▶ _Material provided_:

╭──

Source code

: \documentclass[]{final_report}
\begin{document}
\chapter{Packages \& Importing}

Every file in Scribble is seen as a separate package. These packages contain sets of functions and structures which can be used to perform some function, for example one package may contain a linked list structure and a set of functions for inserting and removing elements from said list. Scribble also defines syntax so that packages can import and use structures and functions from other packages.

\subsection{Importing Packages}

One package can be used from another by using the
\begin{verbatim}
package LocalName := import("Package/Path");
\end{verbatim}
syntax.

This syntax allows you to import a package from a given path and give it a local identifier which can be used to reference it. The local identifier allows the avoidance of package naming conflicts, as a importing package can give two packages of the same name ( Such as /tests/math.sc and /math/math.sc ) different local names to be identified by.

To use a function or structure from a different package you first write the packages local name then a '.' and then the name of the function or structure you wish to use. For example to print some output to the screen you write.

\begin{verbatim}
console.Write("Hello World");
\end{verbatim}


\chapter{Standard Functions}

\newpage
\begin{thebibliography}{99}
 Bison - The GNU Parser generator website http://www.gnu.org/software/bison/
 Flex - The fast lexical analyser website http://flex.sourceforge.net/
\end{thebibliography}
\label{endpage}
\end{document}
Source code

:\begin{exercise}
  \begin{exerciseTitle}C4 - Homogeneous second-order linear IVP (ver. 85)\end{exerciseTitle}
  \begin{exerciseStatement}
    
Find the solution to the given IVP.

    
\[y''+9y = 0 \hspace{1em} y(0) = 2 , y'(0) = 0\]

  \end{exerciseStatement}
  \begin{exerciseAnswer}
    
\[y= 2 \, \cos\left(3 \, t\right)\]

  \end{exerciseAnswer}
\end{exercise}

╰──

▶ _About this task_: All of the lines above need to be given again exactly.

▶ _Output for this exercise_:
Source code

: \documentclass[]{final_report}
\begin{document}
\chapter{Packages \& Importing}

Every file in Scribble is seen as a separate package. These packages contain sets of functions and structures which can be used to perform some function, for example one package may contain a linked list structure and a set of functions for inserting and removing elements from said list. Scribble also defines syntax so that packages can import and use structures and functions from other packages.

\subsection{Importing Packages}

One package can be used from another by using the
\begin{verbatim}
package LocalName := import("Package/Path");
\end{verbatim}
syntax.

This syntax allows you to import a package from a given path and give it a local identifier which can be used to reference it. The local identifier allows the avoidance of package naming conflicts, as a importing package can give two packages of the same name ( Such as /tests/math.sc and /math/math.sc ) different local names to be identified by.

To use a function or structure from a different package you first write the packages local name then a '.' and then the name of the function or structure you wish to use. For example to print some output to the screen you write.

\begin{verbatim}
console.Write("Hello World");
\end{verbatim}


\chapter{Standard Functions}

\newpage
\begin{thebibliography}{99}
 Bison - The GNU Parser generator website http://www.gnu.org/software/bison/
 Flex - The fast lexical analyser website http://flex.sourceforge.net/
\end{thebibliography}
\label{endpage}
\end{document}
Source code

:\begin{exercise}
  \begin{exerciseTitle}C4 - Homogeneous second-order linear IVP (ver. 85)\end{exerciseTitle}
  \begin{exerciseStatement}
    
Find the solution to the given IVP.

    
\[y''+9y = 0 \hspace{1em} y(0) = 2 , y'(0) = 0\]

  \end{exerciseStatement}
  \begin{exerciseAnswer}
    
\[y= 2 \, \cos\left(3 \, t\right)\]

  \end{exerciseAnswer}
\end{exercise}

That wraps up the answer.